It is a familiar pattern. For decades, the West has been playing catch-up with a region it pictures as stagnant. Yet the Middle East evolves faster and less predictably than Western policymakers imagine. As a rule, U.S. and European governments eventually grasp their missteps, yet by the time their belated realizations typically occur, their ensuing policy adjustments end up being hopelessly out of date and ineffective.
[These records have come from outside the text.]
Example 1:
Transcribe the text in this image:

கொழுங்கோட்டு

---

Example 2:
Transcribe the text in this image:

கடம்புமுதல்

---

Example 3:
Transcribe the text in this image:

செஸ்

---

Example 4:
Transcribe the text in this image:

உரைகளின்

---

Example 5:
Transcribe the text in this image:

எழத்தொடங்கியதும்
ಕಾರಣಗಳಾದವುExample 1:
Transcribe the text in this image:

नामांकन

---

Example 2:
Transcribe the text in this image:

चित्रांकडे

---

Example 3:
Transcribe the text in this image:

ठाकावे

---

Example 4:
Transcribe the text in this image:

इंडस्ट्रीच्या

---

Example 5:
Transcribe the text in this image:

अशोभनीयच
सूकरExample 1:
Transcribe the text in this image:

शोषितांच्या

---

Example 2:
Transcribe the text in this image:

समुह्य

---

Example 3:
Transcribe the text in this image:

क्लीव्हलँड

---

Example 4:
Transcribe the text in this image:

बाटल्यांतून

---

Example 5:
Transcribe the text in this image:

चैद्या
In the wake of the colonial era, as Arab nationalist movements emerged and took power across the Middle East, Europe either ignored the challenge they posed or treated them as Soviet-inspired irritants. By the time the West understood the significance and popularity of these movements, Europe's power had long since faded, and its reputation in the region was irreparably tarnished by the stain of neocolonialism. Likewise, the United States only became fully conscious of the jihadist threat in the aftermath of 9/11, after Washington had fueled its rise by backing Islamist militant groups in Afghanistan during the 1980s. And Washington only endorsed the idea of a Palestinian state in 2000 -- just when, as a result of developments on the ground and in both the Israeli and the Palestinian polities, the achievement of a two-state solution was becoming increasingly elusive.
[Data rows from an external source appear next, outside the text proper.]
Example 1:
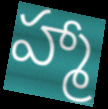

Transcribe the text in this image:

హ్మా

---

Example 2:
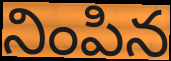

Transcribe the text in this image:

నింపిన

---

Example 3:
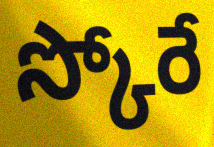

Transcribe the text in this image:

స్కోరే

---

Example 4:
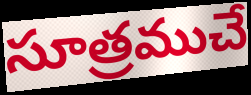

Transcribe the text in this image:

సూత్రముచే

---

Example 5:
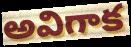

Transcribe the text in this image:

అవిగాకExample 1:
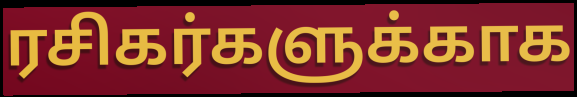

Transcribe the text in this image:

ரசிகர்களுக்காக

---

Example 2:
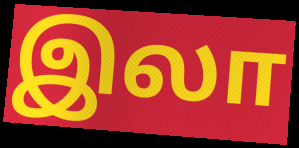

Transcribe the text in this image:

இலா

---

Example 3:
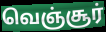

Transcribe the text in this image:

வெஞ்சூர்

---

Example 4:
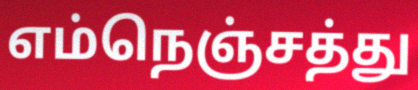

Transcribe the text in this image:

எம்நெஞ்சத்து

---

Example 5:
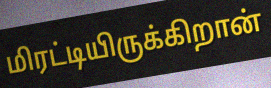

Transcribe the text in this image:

மிரட்டியிருக்கிறான்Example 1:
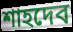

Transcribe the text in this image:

শাহদেব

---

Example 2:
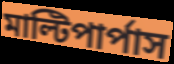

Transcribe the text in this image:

মাল্টিপার্পাস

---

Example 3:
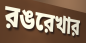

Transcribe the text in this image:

রঙরেখার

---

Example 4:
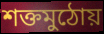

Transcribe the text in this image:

শক্তমুঠোয়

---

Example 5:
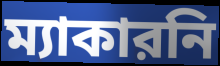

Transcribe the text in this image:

ম্যাকারনি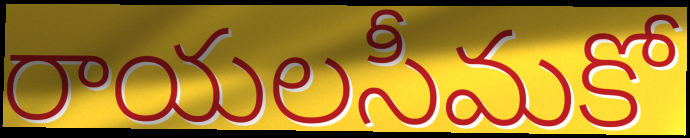
రాయలసీమకో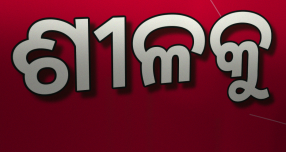
ଶୀଳକୁ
The West's tendency to adopt Middle East policies that have already outlived their local political shelf lives is occurring once again today: despite its laudable attempt to rectify the Bush administration's missteps, the Obama administration is hamstrung by flawed assumptions about the regional balance of power. Washington still sees the Middle East as cleanly divided between two camps: a moderate, pro-American camp that ought to be bolstered and a militant, pro-Iranian one that needs to be contained. That conception is wholly divorced from reality.